▶ WHAT TO PRODUCE: In the data below, find every line with the word "Atkinson" and copy it.

▶ Items from a dataset:
____
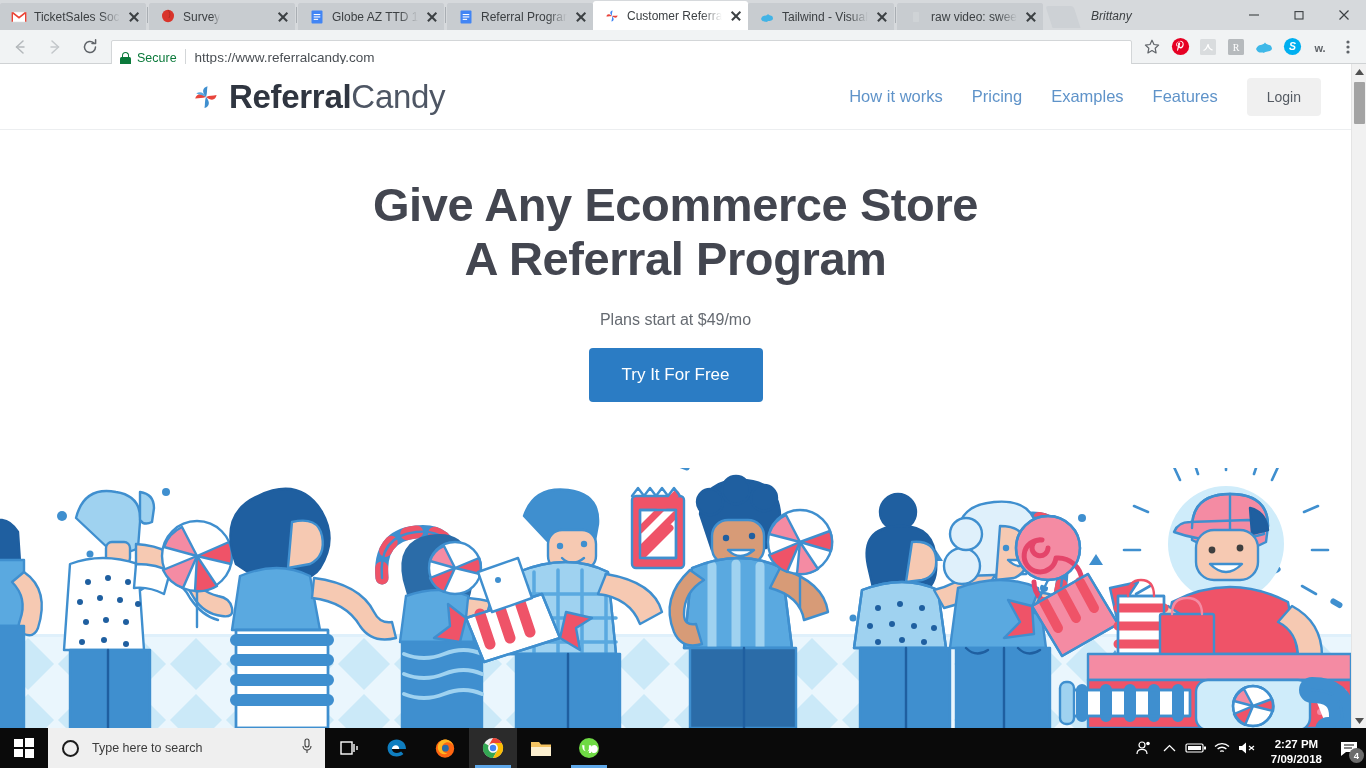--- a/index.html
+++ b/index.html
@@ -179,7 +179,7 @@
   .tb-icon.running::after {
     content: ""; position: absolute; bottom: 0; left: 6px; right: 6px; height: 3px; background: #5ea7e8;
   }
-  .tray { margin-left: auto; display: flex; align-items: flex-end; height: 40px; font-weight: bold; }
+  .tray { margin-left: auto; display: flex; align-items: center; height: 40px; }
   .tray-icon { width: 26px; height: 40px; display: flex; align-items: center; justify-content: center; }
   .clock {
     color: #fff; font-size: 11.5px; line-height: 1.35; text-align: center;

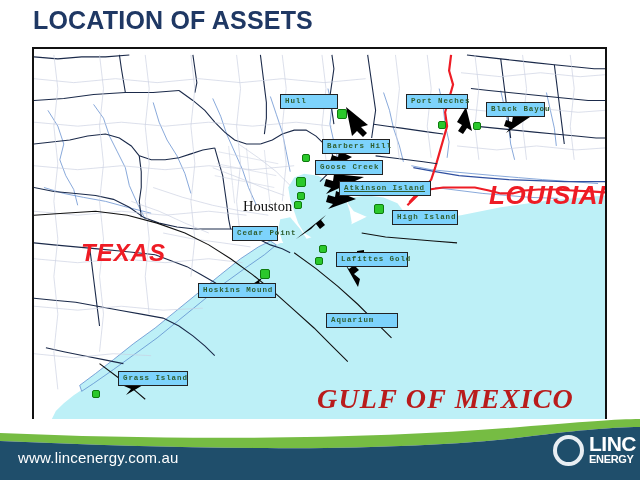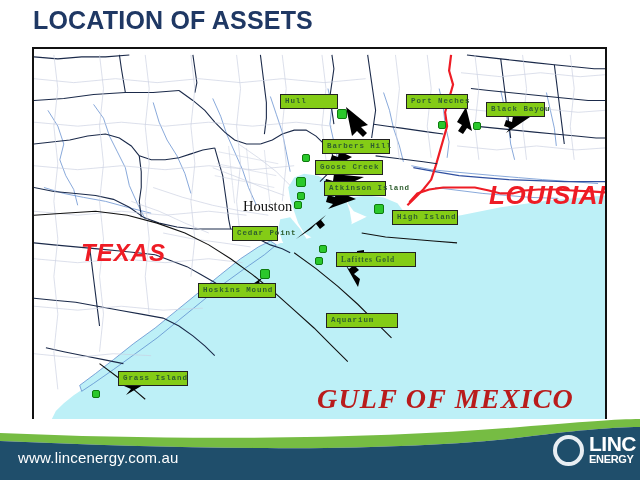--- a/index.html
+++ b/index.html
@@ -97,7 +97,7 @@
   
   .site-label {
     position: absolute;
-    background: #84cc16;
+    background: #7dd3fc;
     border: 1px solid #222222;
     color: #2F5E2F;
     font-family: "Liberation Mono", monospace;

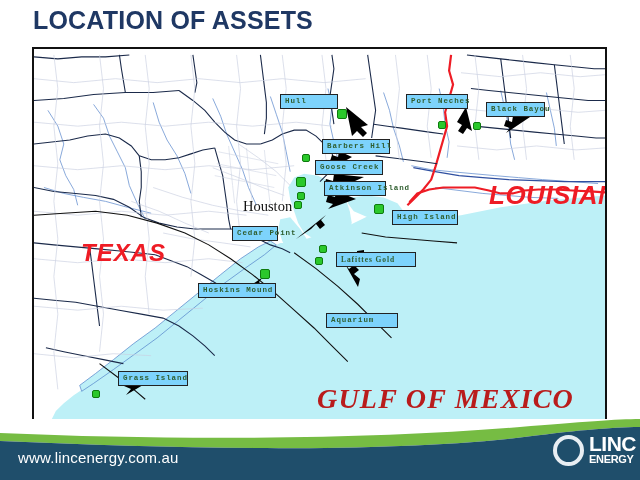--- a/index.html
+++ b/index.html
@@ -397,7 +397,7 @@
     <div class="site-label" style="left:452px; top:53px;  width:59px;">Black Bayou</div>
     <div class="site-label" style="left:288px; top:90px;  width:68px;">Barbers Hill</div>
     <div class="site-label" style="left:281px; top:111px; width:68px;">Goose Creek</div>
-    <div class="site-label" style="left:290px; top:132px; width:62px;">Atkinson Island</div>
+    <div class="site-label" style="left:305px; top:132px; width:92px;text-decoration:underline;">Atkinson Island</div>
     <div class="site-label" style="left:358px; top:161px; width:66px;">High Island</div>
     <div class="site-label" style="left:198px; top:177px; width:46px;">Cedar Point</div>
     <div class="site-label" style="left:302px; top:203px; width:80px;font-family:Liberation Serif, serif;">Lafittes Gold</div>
____
▶ SOLUTION BELOW:
-    <div class="site-label" style="left:290px; top:132px; width:62px;">Atkinson Island</div>
+    <div class="site-label" style="left:305px; top:132px; width:92px;text-decoration:underline;">Atkinson Island</div>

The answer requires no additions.